I have never hung art in my bedroom. I can never find anything that looks right: too cliché, too kitsch or too highbrow.

I have, however, always displayed a poster of a Metro 6R4, mid-slide. That, for me, is worth 100 Warhol soup cans or Mona Lisa parodies – even if my university housemates didn’t have quite the same vision. The appeal of the 6R4 lies partly in the brilliance of its development brief.

For the sake of appeasing British Leyland’s marketing bods, the company’s Group B racer simply had to be based on a Metro. That brought virtues – a short wheelbase, boosting agility – but also barely any room for cramming in a title-worthy drivetrain. In retrospect, the sensible answer would have been to fit a huge turbo to a downsized engine, graft in a four-wheel-drive transfer case and call it a day.

Turbos were all the rage: Audi, Lancia, Renault and Mitsubishi were all at it, with the newfangled tech promising huge power. Austin Rover Motorsport could have followed easily.

But no. The engineers instead stuck two naturally aspirated fingers up at the new school and set to work on an all-new free-breathing V6, enlisting ex-Cosworth maestro David Wood. The thinking was that you could have sold a showroom full of Metros in the time it took a small engine to build turbo boost – then the engine would have grenaded.

Plus, all the ancillaries required to manage the extra heat and thirst for fuel would have added significant weight, upsetting the Metro’s balance. The end result was indisputably a success: a masterpiece in aluminium revving to 9000rpm. It could produce 400bhp, but that’s not really the point, because it’s the sound that is punched indelibly into my consciousness.

As propaganda tools go, little is more effective than the sight and sound of a gargling, mid-mounted, highly strung six-pot echoing through a forest. The shriek of the Metro as it approached pummelled spectators from head to toe. It’s Megadeth on four wheels.

Were the 6R4 anything but a Metro, we might never have been gifted that sound. A larger, heavier Rover or Austin might have meant turbocharging would have been an acceptable compromise, and the resulting soundtrack may have fallen flat.

Nor, for that matter, would it have been so utterly outrageous to look at. Those comically extended arches were functional, but they gave the 6R4 plenty of billboard space to facilitate colourful liveries, and its popularity with privateers elicited a smorgasbord of memorable designs. The works Computervision livery, Jimmy McRae’s Rothmans scheme and the lurid P&O Ferries rallycrosser all come to mind.

But most of all I think it’s the 6R4’s cruel luck that gets me. While MG toiled away at making everything work, the rest of the field had properly figured out forced induction. By the time of the Metro 6R4’s launch in 1985, its boosted competitors were rumoured to be nudging 600bhp.
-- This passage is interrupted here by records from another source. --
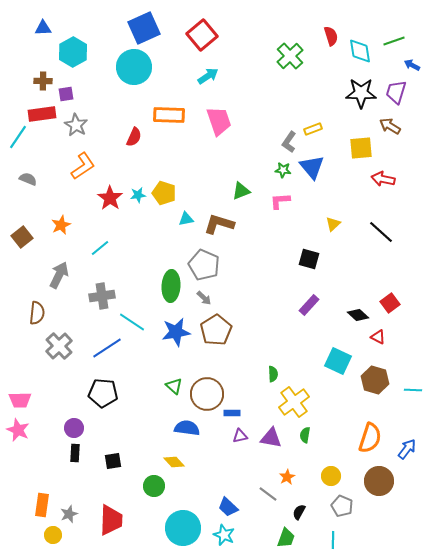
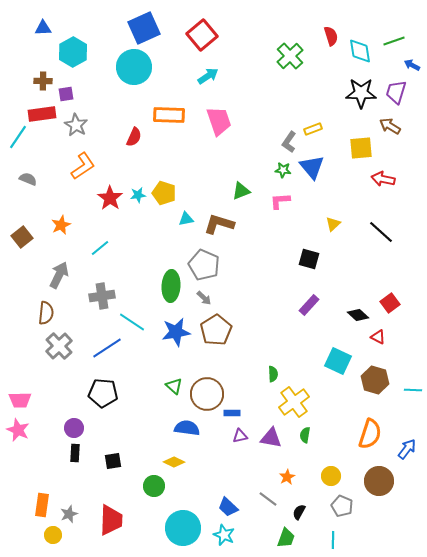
brown semicircle at (37, 313): moved 9 px right
orange semicircle at (370, 438): moved 4 px up
yellow diamond at (174, 462): rotated 20 degrees counterclockwise
gray line at (268, 494): moved 5 px down
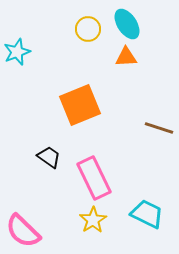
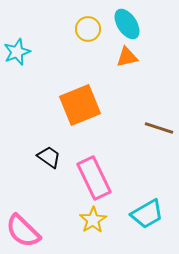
orange triangle: moved 1 px right; rotated 10 degrees counterclockwise
cyan trapezoid: rotated 124 degrees clockwise
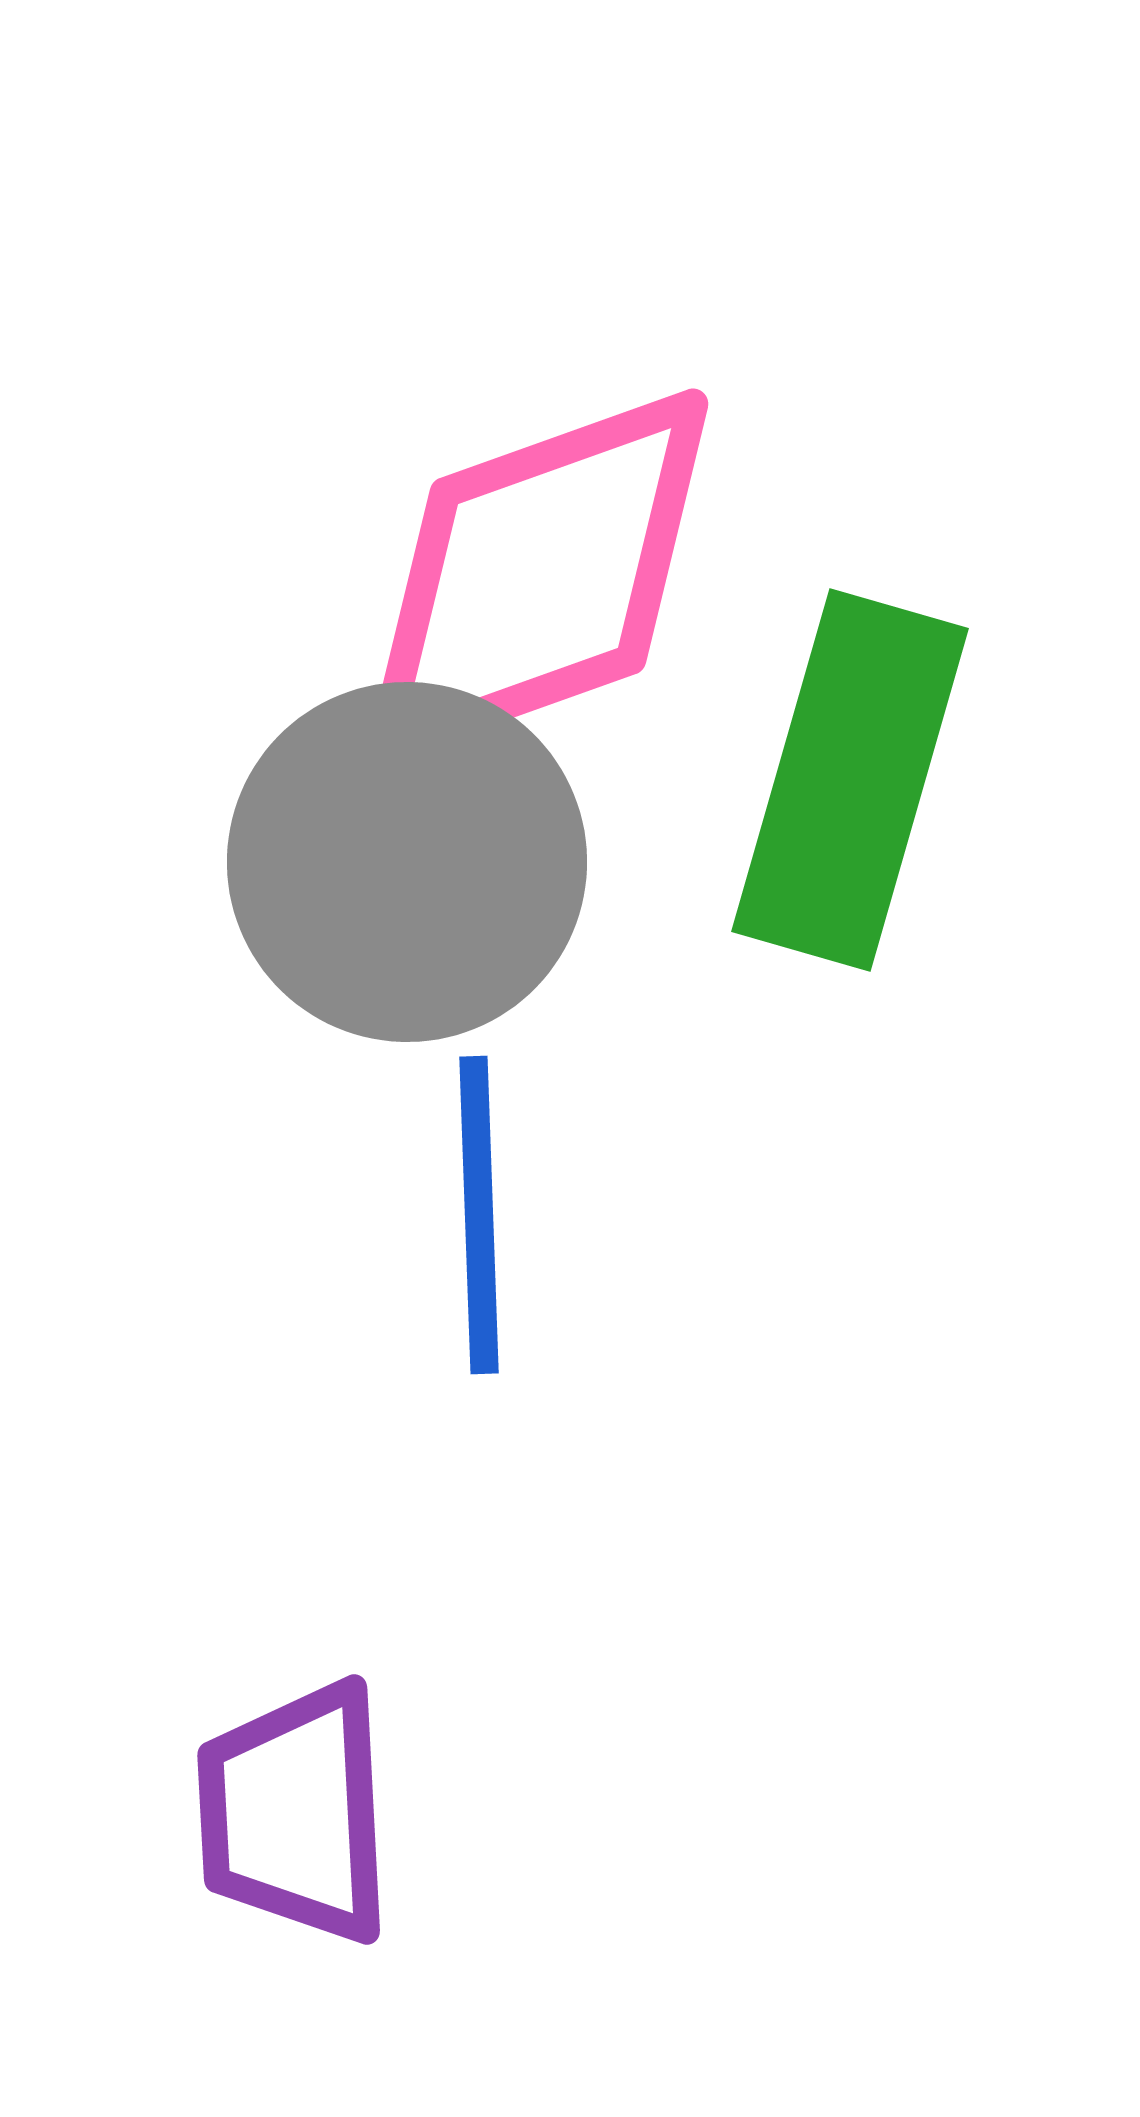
No matter how much more drivable or dependable the 6R4 might have been, its tardiness doomed it to sit on rallying’s fringes. What could have been, if only it had arrived a year or two sooner?

That the 6R4 is still so fondly remembered by so many is testament to its single-minded genius. I fear that if I ever drove one I’d lose the will to live, knowing I’d never be able to buy it. Yet it remains right at the top of my bucket list. For now, watching old videos of Kris Meeke and Colin McRae chucking theirs around the streets of Donegal in a demo event will have to suffice.